▶ _Work request_
Please restate word for word the lines of the entries below from the one with "html: <div> <span>◉</span>" to the one with "text-decoration: underline ->", inclusive, and leave out every picture.

▶ _Input data_
____________________

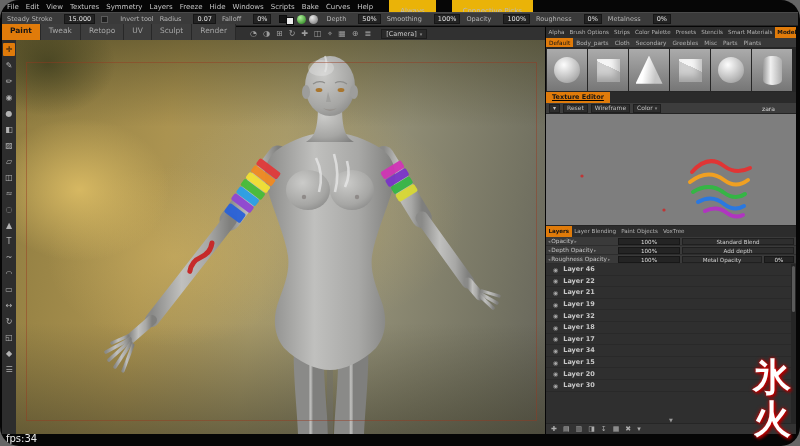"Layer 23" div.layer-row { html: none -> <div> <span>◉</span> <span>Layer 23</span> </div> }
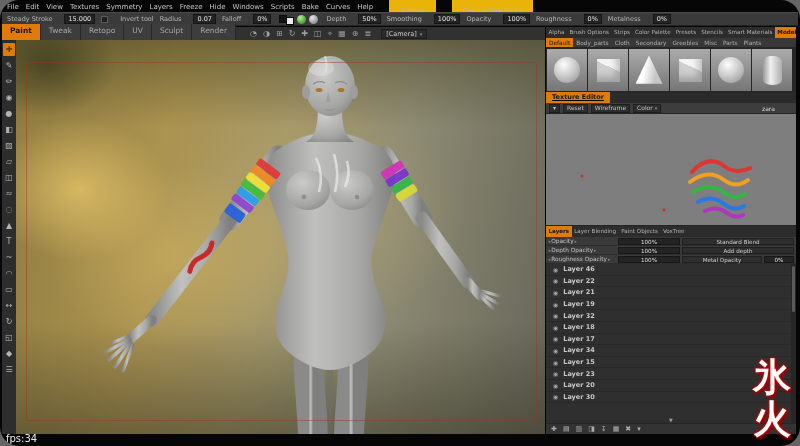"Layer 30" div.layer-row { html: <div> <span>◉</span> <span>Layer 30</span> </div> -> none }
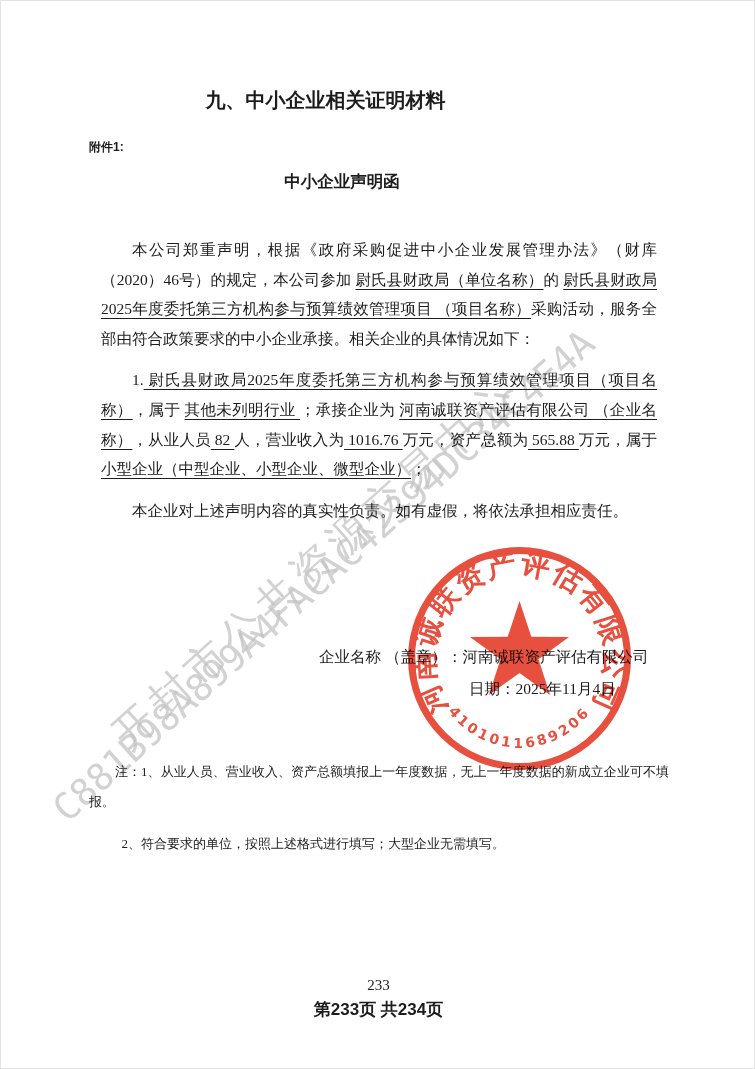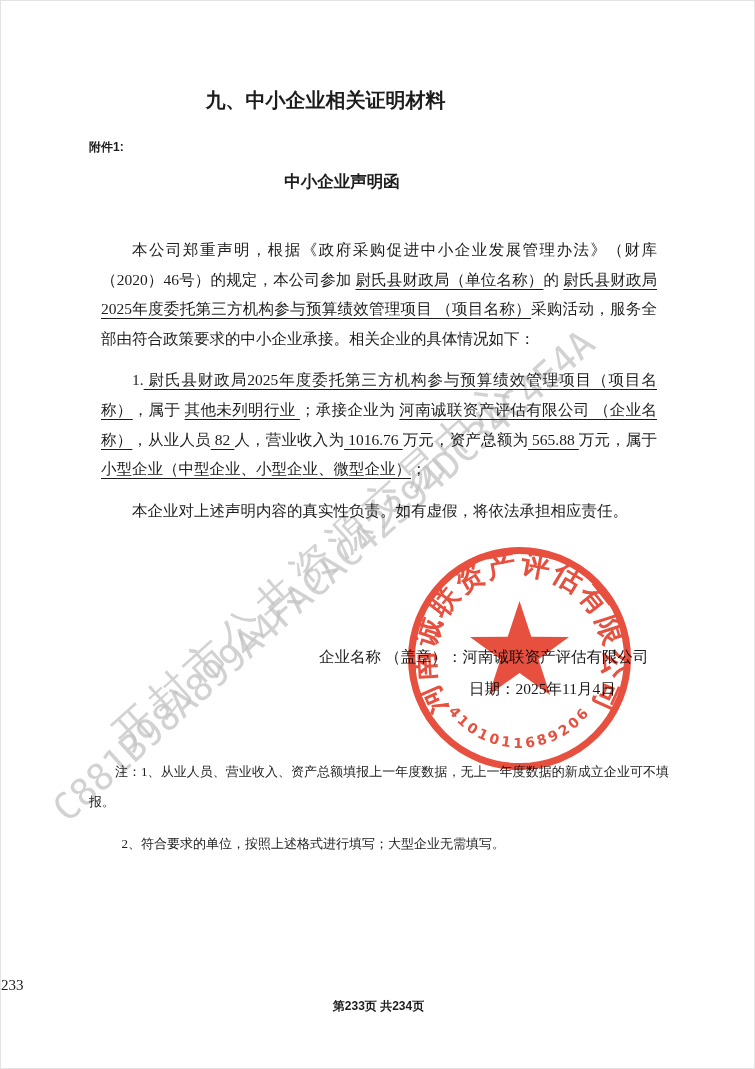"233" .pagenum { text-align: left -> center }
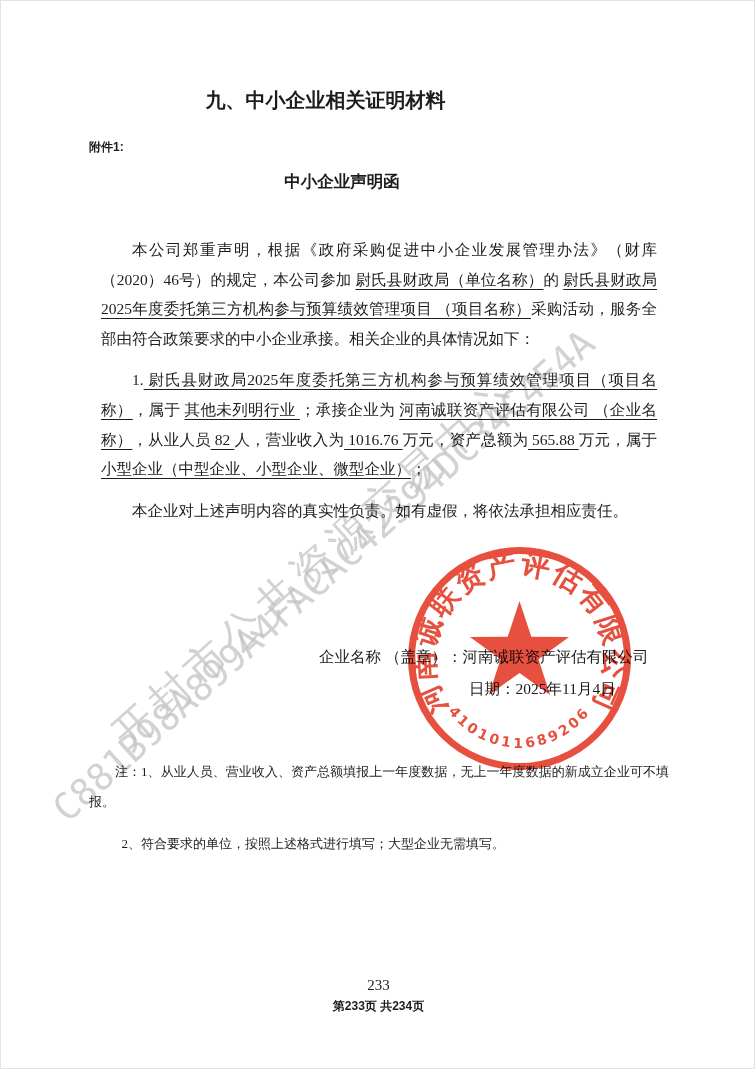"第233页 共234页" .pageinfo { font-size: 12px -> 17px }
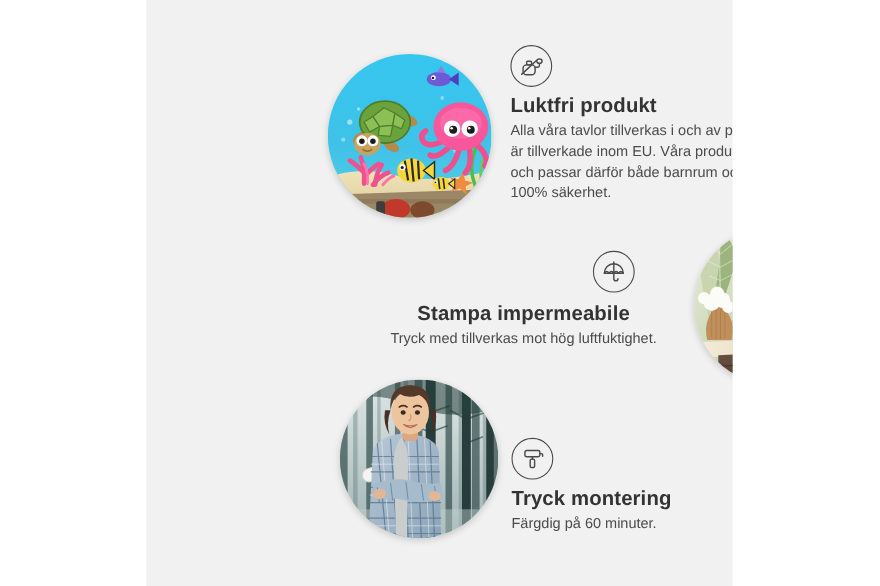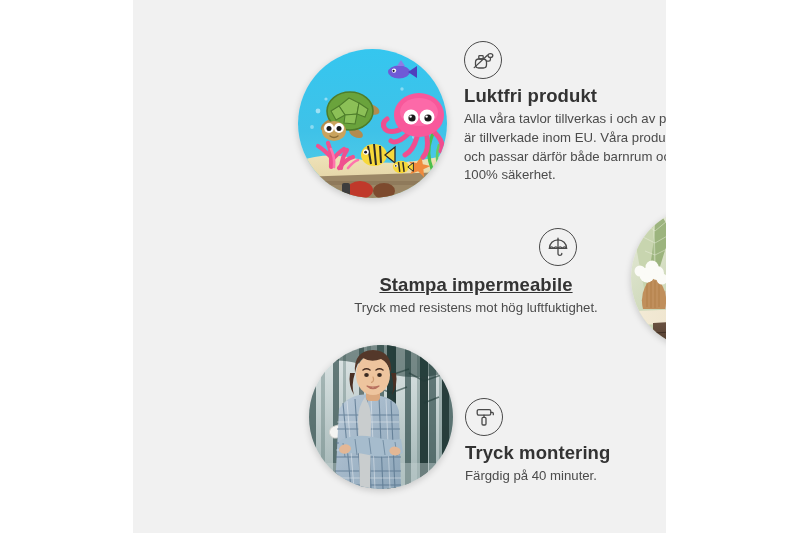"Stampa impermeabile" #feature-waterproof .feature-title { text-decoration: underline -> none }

____________________

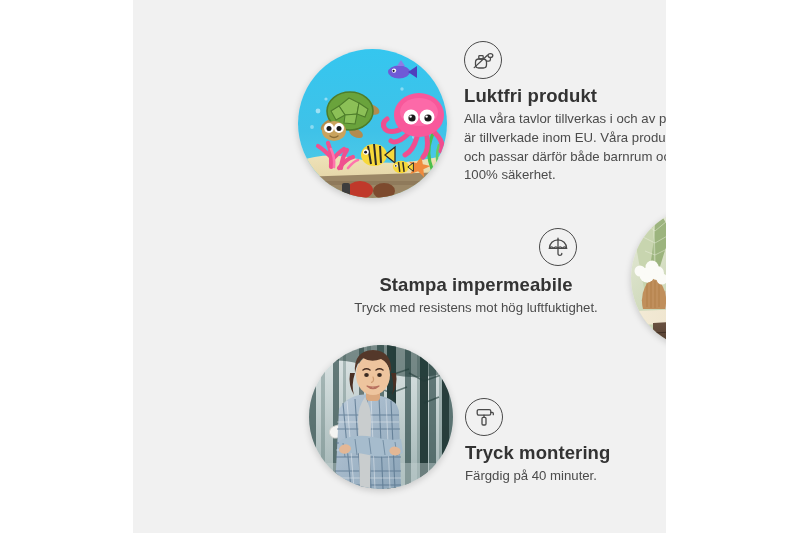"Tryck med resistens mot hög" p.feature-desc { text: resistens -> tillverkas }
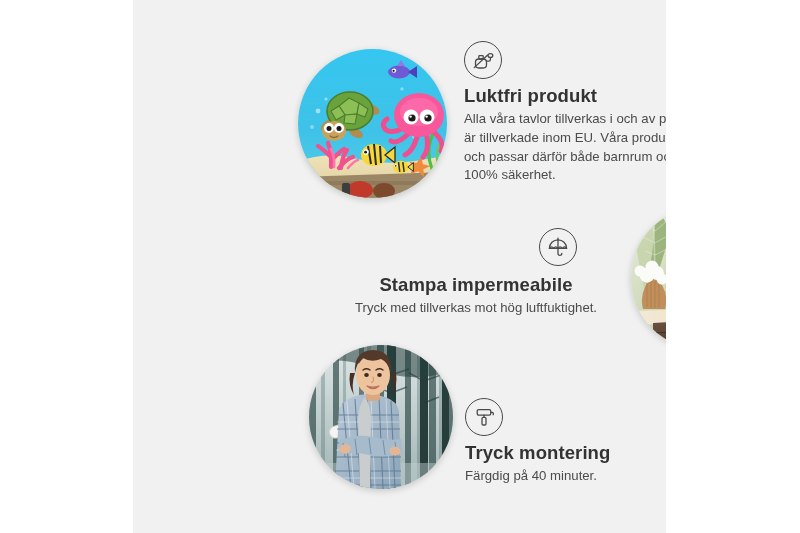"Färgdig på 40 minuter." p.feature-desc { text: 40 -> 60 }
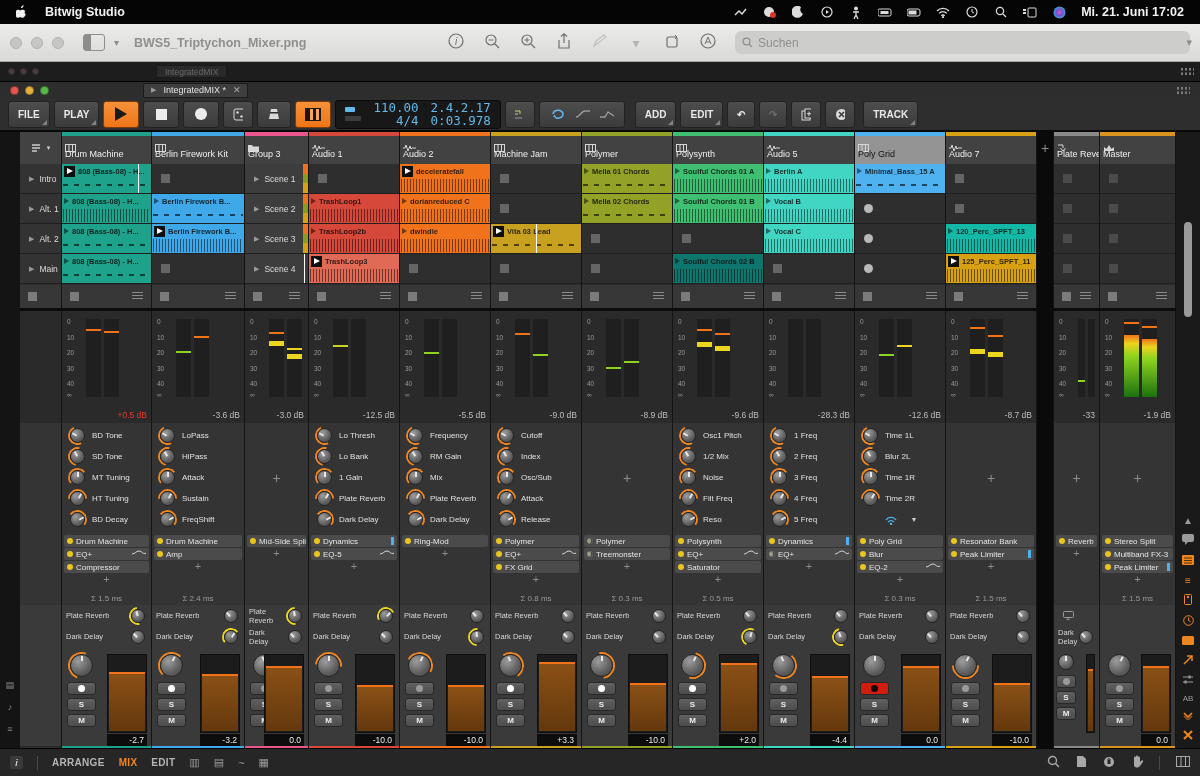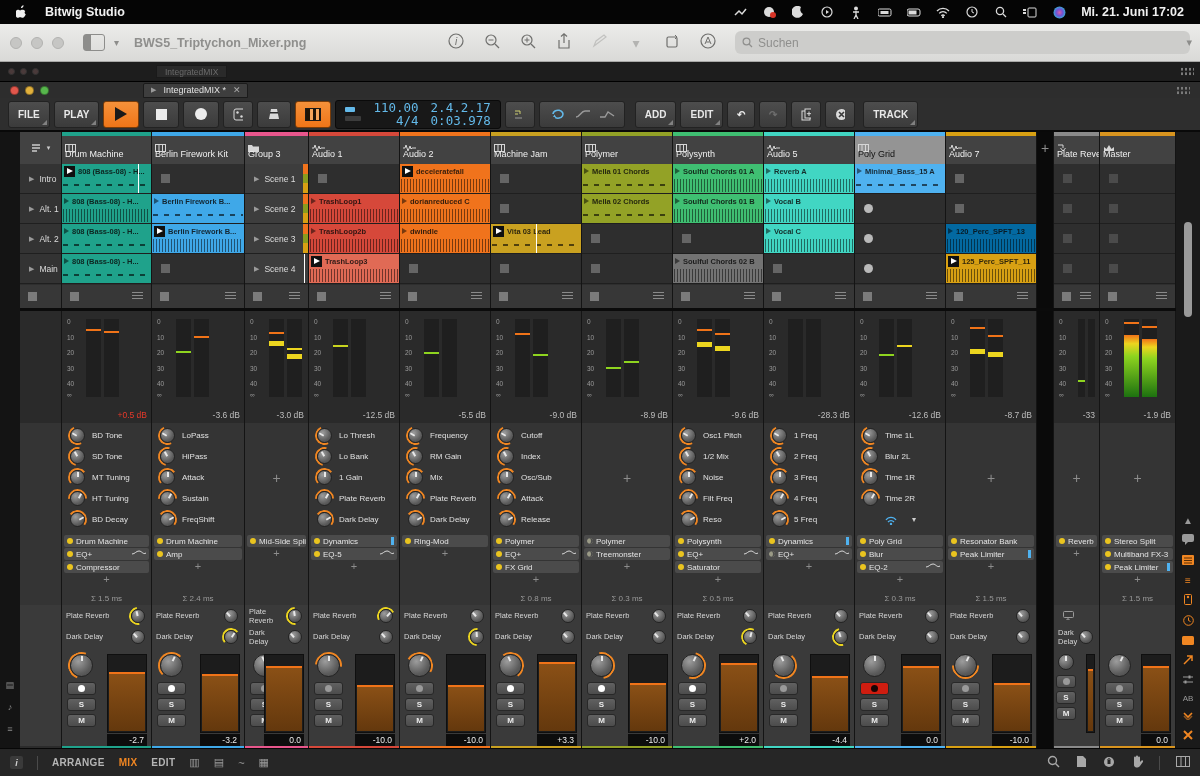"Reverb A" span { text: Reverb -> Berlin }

____________________

▶ _Result for this task_
"Layer 30" div.layer-row { html: <div> <span>◉</span> <span>Layer 30</span> </div> -> none }
"233" .pagenum { text-align: left -> center }
"第233页 共234页" .pageinfo { font-size: 12px -> 17px }
"Stampa impermeabile" #feature-waterproof .feature-title { text-decoration: underline -> none }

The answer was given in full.